Alone in the park playing chess one evening, Phoebe is joined by a ghostly partner whom she initially assumes is her grandfather but turns out to be Melody (Emily Alyn Lind), who perished years ago in a tenement fire and longs to pass on so she can reunite with her relatives. They quickly strike up a romantic rapport that Ghostbusters: Frozen Empire never overtly articulates, and which proves to be one of numerous thin threads handled by this unwieldy contraption, whose focus is as unsteady as the particle beams emanating from the Ghostbusters’ signature weapon. As Phoebe yearns to exist on the same dimensional plane as Melody—a wish that factors into one of the plot’s most dim-witted developments—the entire team receives a tour from OG Ghostbusters and current benefactor Winston Zeddemore (Hudson) of a new research facility where they’re housing ghosts like zoo animals and have doohickeys that can safely separate spooks from the inanimate objects they possess.
That techno-ability comes in handy when Ray Stantz (Aykroyd) and his sidekick Podcast (Logan Kim) show up with an antique orb that Ray purchased on the cheap from clownish man-child Nadeem (Kumail Nanjiani).
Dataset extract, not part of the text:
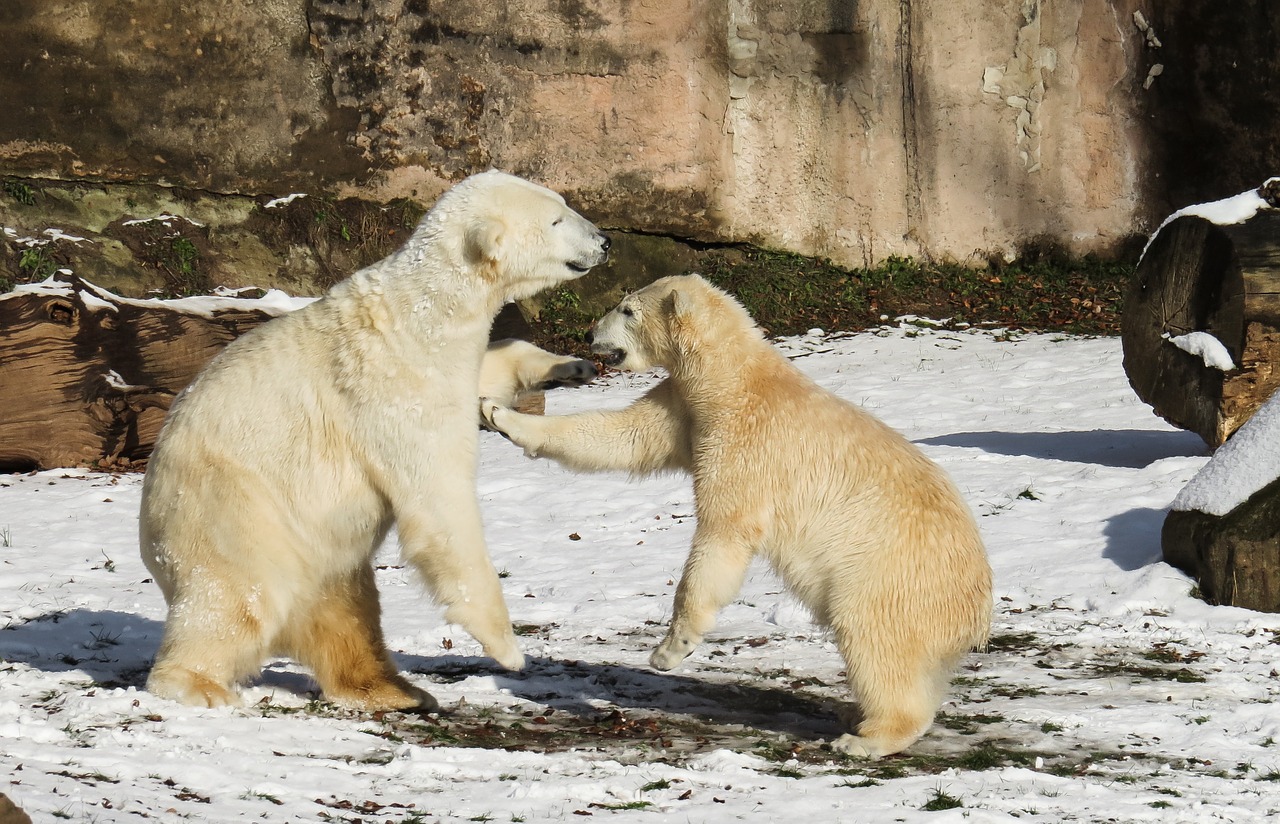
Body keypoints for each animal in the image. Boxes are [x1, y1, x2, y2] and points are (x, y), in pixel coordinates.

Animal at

This relic is brimming with paranormal energy, turns everything fatally frosty, and houses an entity that seems particularly interested in the Ghostbusters’ containment unit. A trip by Ray and company to the New York Public Library leads to reunions with additional familiar faces (alive and deceased) as well as an explanation from a folklore expert (Patton Oswalt) about the ancient horned deity who wants to raise a vengeful army of the dead. Kenan and Reitman tease this baddie’s arrival for what feels like an ice age, and when he finally materializes, he’s just a lame CGI boogeyman better fit for a 2005-era video game cutscene than a 2024 major motion picture.
Also participating in these shopworn shenanigans is Murray, albeit as little as appears to have been humanely (or contractually) possible. Aside from briefly conducting a question-and-answer science experiment on Nanjiani that’s modeled after his introductory Ghostbusters scene, the legendary comedian doesn’t partake in this affair until its finale, when he struts into the frame in his classic uniform, tosses off a couple of halfhearted one-liners, and fades into the background. How Ghostbusters: Frozen Empire manages to botch Murray’s years-later meeting with Atherton’s “dickless” sleazeball is difficult to comprehend, and yet here the film is, speeding past the moment in order to get to a mid-credits coda in which the bite-size Stay Puft troublemakers make a pitch for their own feature-length spin-off.
There are so many characters in Ghostbusters: Frozen Empire that some—like Coon’s buzzkill mom Callie, Wolfhard’s afterthought Trevor, and Trevor’s featureless buddy Lucky (Celeste O’Connor)—simply fall by the wayside. Kenan does his best to juggle his various concerns but the problem with an endeavor such as this is that striving to both carve out a novel path with fresh protagonists and play the greatest hits with fan-favorite vets only shortchanges everything, including basic plot cohesion and momentum. It all resembles a lot of cosplaying, although its central failing is foregrounding cacophonous mayhem and middling melodrama over the drollness that defined the first two Ghostbusters movies. One might easily excuse a franchise installment for not being aesthetically cutting edge or narratively plausible. Squandering a group of generally funny stars in a middling go-round that cares more about family friendly schmaltz and digi-sound and fury than consistent and solid jokes, however, is akin to a death knell.